◆ **JOB ITEM**
Rewrite the entries from the line with "Rank the series" through the end of the entries, replacing "value" with "reading" and keeping everything else unchanged. Omit the pictures.
======== RECORDS TO USE
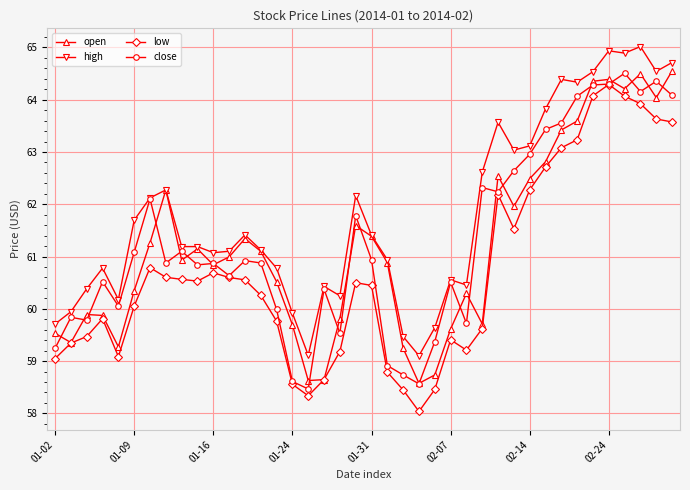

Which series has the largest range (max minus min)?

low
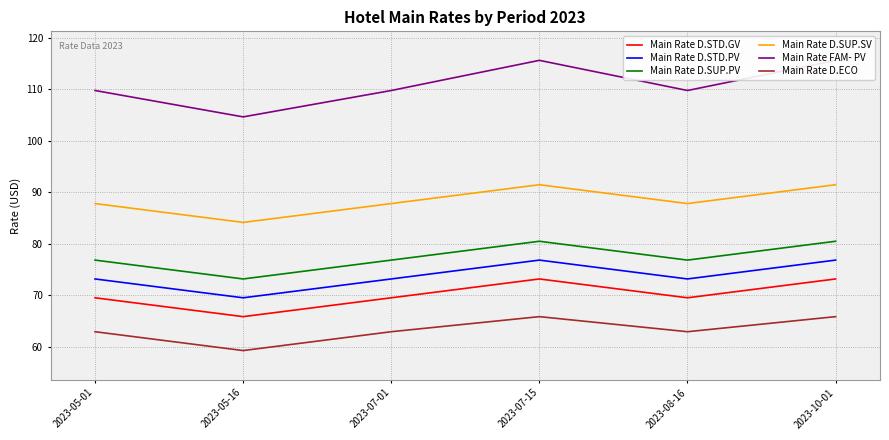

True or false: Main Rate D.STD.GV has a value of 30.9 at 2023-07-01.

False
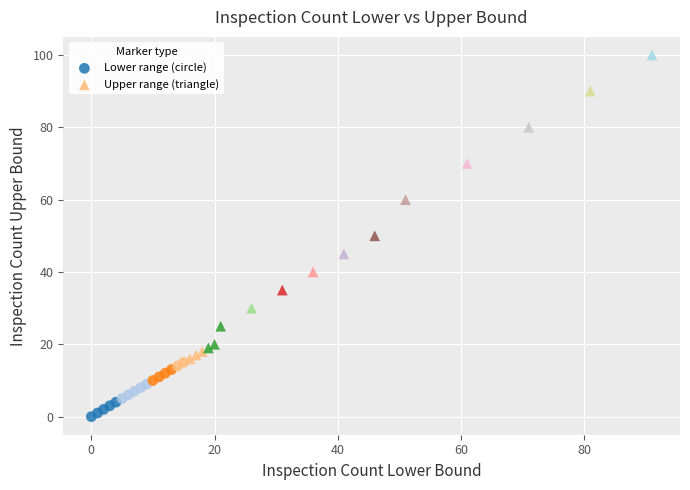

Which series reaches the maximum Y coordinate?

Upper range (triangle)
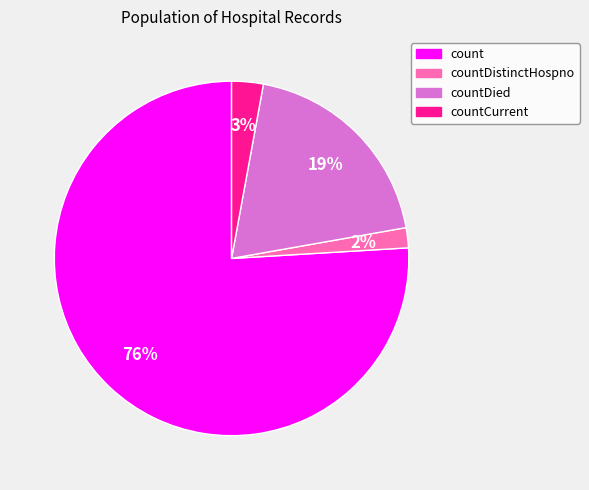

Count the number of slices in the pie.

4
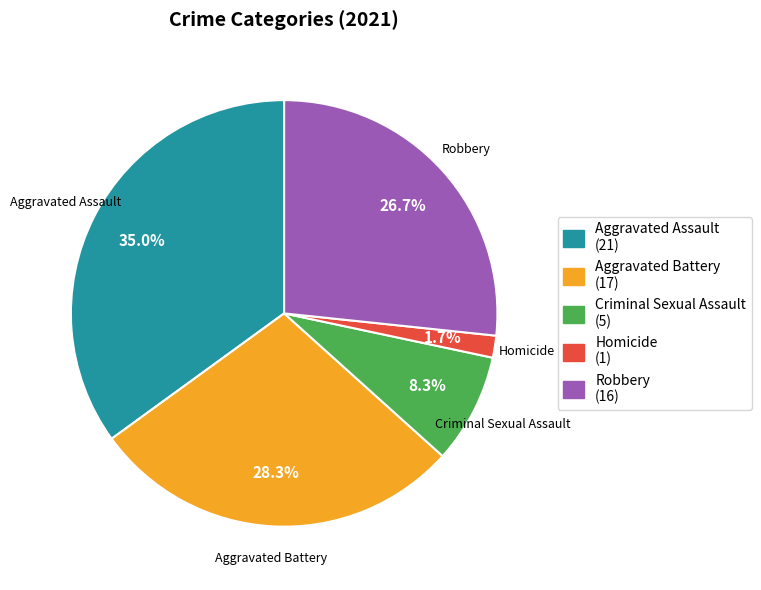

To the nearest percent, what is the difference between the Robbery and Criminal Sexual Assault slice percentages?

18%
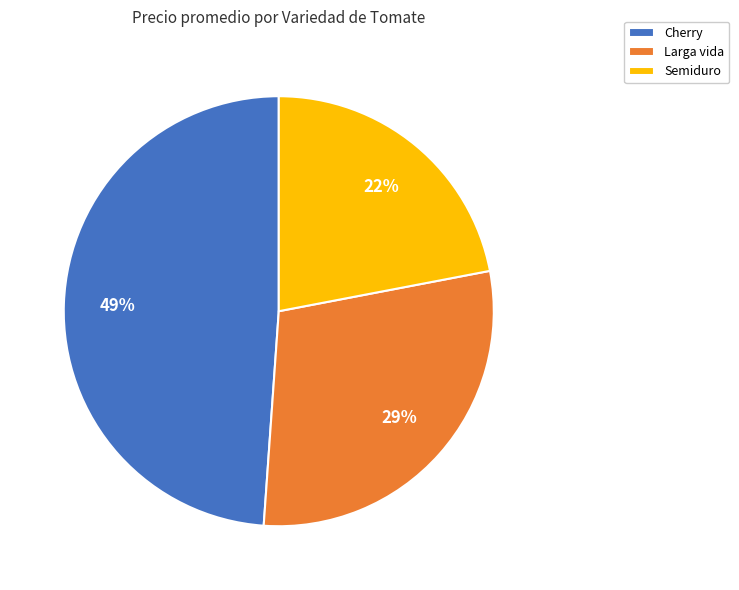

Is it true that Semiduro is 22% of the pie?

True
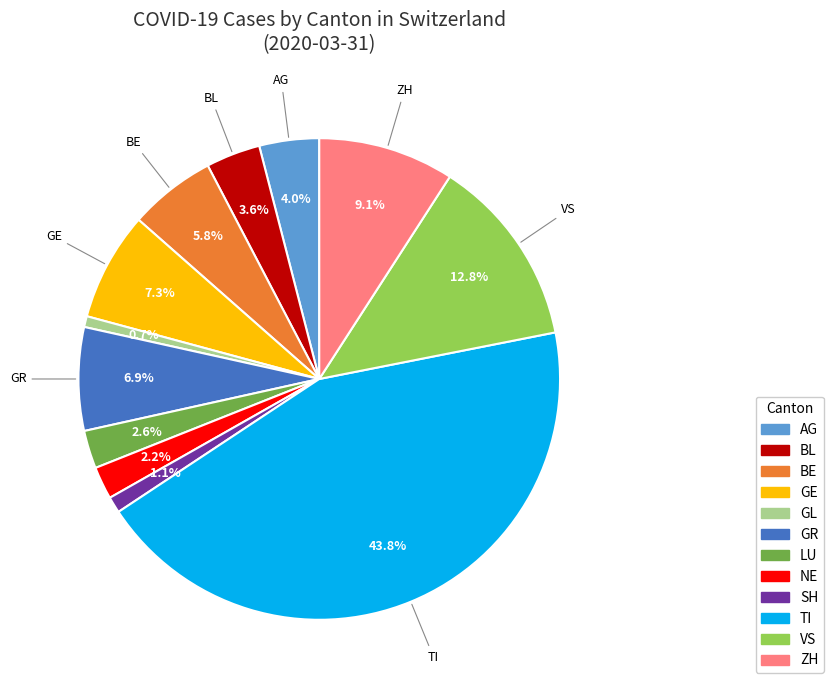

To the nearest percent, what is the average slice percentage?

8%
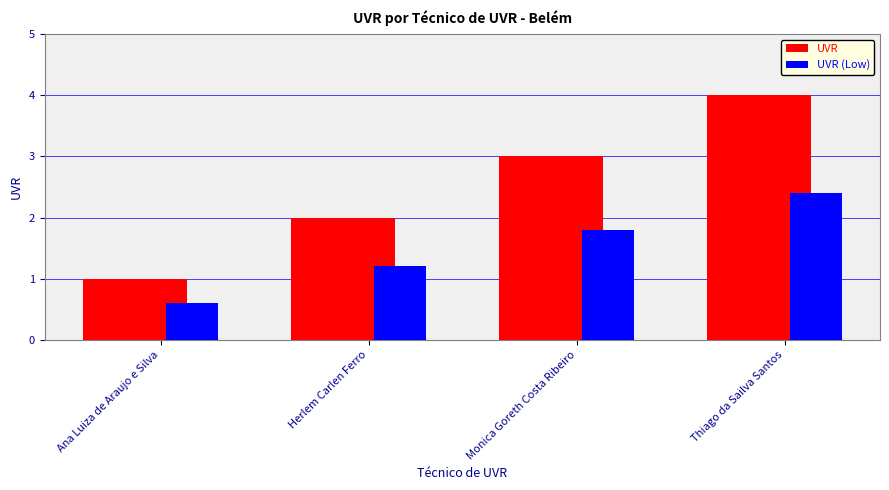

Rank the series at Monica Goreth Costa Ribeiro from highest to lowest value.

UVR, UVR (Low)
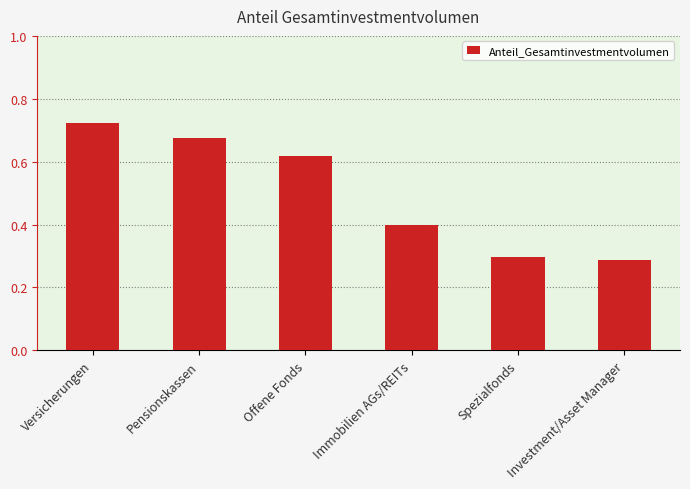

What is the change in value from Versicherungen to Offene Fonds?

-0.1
================
◆ **TASK ANSWER**
Rank the series at Monica Goreth Costa Ribeiro from highest to lowest reading.

UVR, UVR (Low)

What is the change in reading from Versicherungen to Offene Fonds?

-0.1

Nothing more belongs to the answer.